On its Start4Life website – a program meant to support pregnant women and new moms – the health service tells women “seven things you might not expect when your baby is born”.
Number seven on the list is the fact that you might look pregnant for a while after giving birth.
“It may take six weeks for your uterus to return to the size it used to be, and even longer to lose the extra weight,” the site says. “Breastfeeding is a great way to recover your body, as it burns around 300 calories a day and helps your uterus shrink faster. Also, try eating healthy and exercising gently.
The advice sparked outrage online after it was shared by London-based writer Maggy Van Eijk, who has a three-year-old daughter and is 38 weeks pregnant with a baby boy.
“Toxic AF from the NHS week by week pregnancy guide,” she tweeted.[Breastfeeding] is not a weight loss tool. Your body never went anywhere – you don’t need to take it back, it changes, evolves and grows and it will continue to do so until you die.
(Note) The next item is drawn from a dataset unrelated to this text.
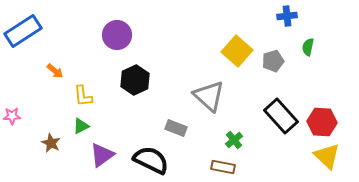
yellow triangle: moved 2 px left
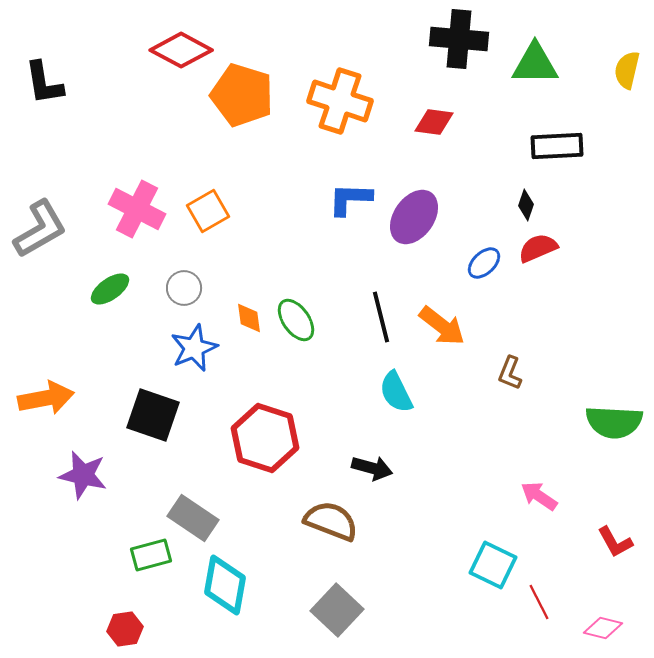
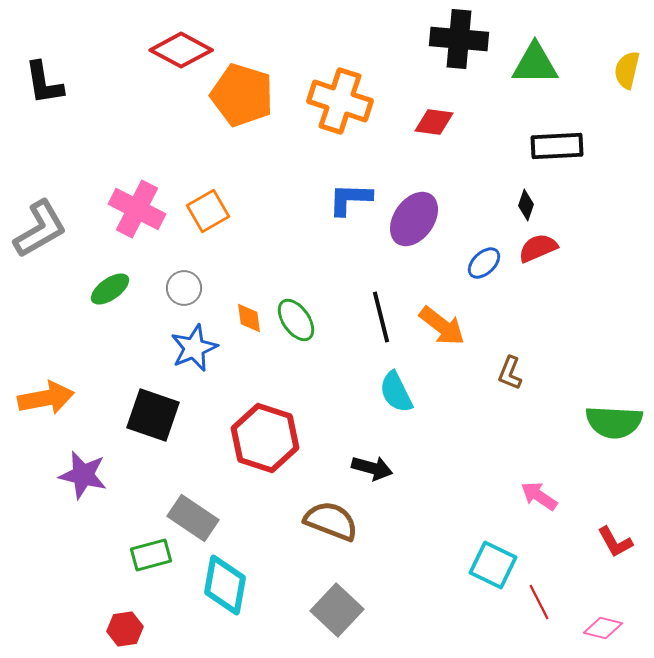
purple ellipse at (414, 217): moved 2 px down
Speaking to HuffPost UK, Van Eijk says she found most of the weekly guide useful during pregnancy, but it was “such a shock” to see Start4Life include breastfeeding as a “weight loss hack”. .
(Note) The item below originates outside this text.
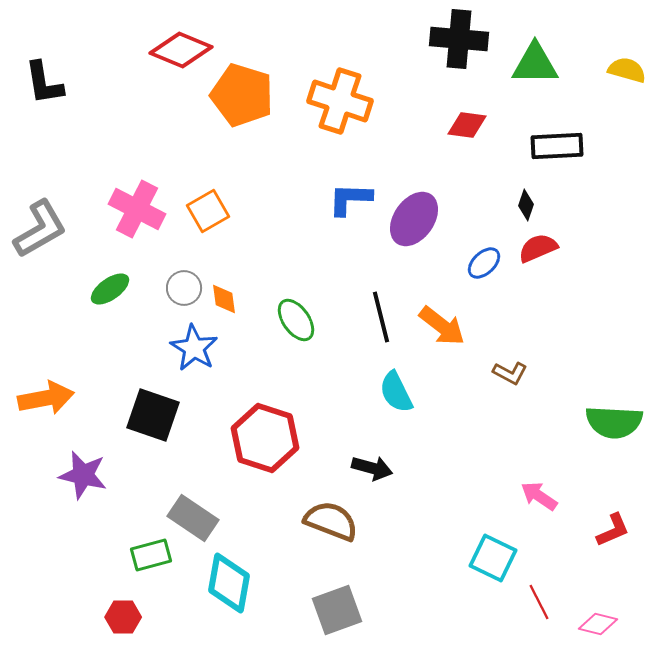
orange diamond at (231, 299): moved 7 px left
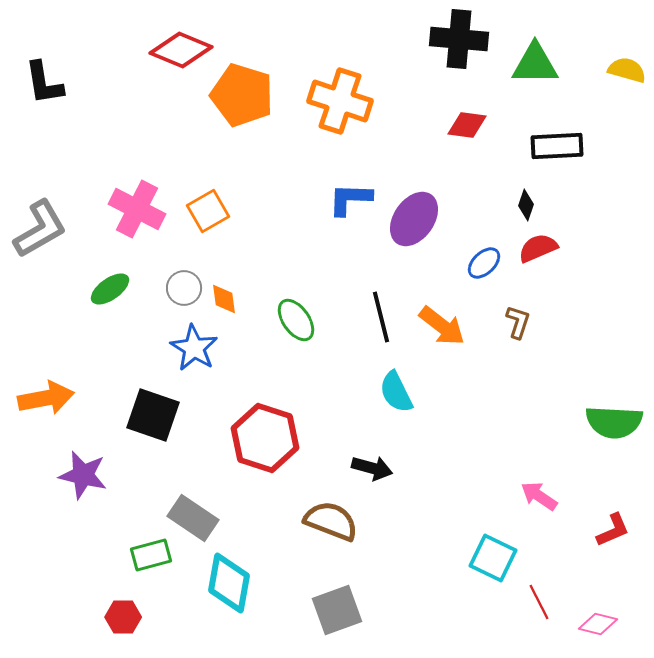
brown L-shape at (510, 373): moved 8 px right, 51 px up; rotated 100 degrees counterclockwise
“It was such outdated language, really entrenched in food culture that new moms, in particular, really don’t need,” she says. “I breastfed my first, but it was hard work and I pumped at first because I was so adamant to keep trying. Pumping and feeding became an obsession.
“Instead of letting go and opting for formula, I filled my fridge and freezer with milk. Basically equating the quantity I could produce with the quality of a mother I was. It wasn’t healthy and there are so many other signifiers of good parenting that we should show new moms. Not how you feed your baby and especially not what your body looks like.
Other women share her view, with many on Twitter pointing out that this “advice” only adds to the shame some women feel if they can’t breastfeed.
Start4Life was initially an initiative of Public Health England, which now falls under the UK Health Security Agency (UKHSA). Start4Life content is published on the NHS website, with NHS-branded leaflets also given to pregnant women.
HuffPost UK has contacted each of the bodies, as well as the Department of Health and Social Care, to address the criticisms and is awaiting a response.
But the women’s response is clear: New parents are already under enough pressure to be “perfect moms” and “get back in shape” after giving birth. The language used by a publicly funded initiative really matters.
Keeping a tiny human alive is a big achievement – no matter how big you are or how many packets of cookies you consume in the process.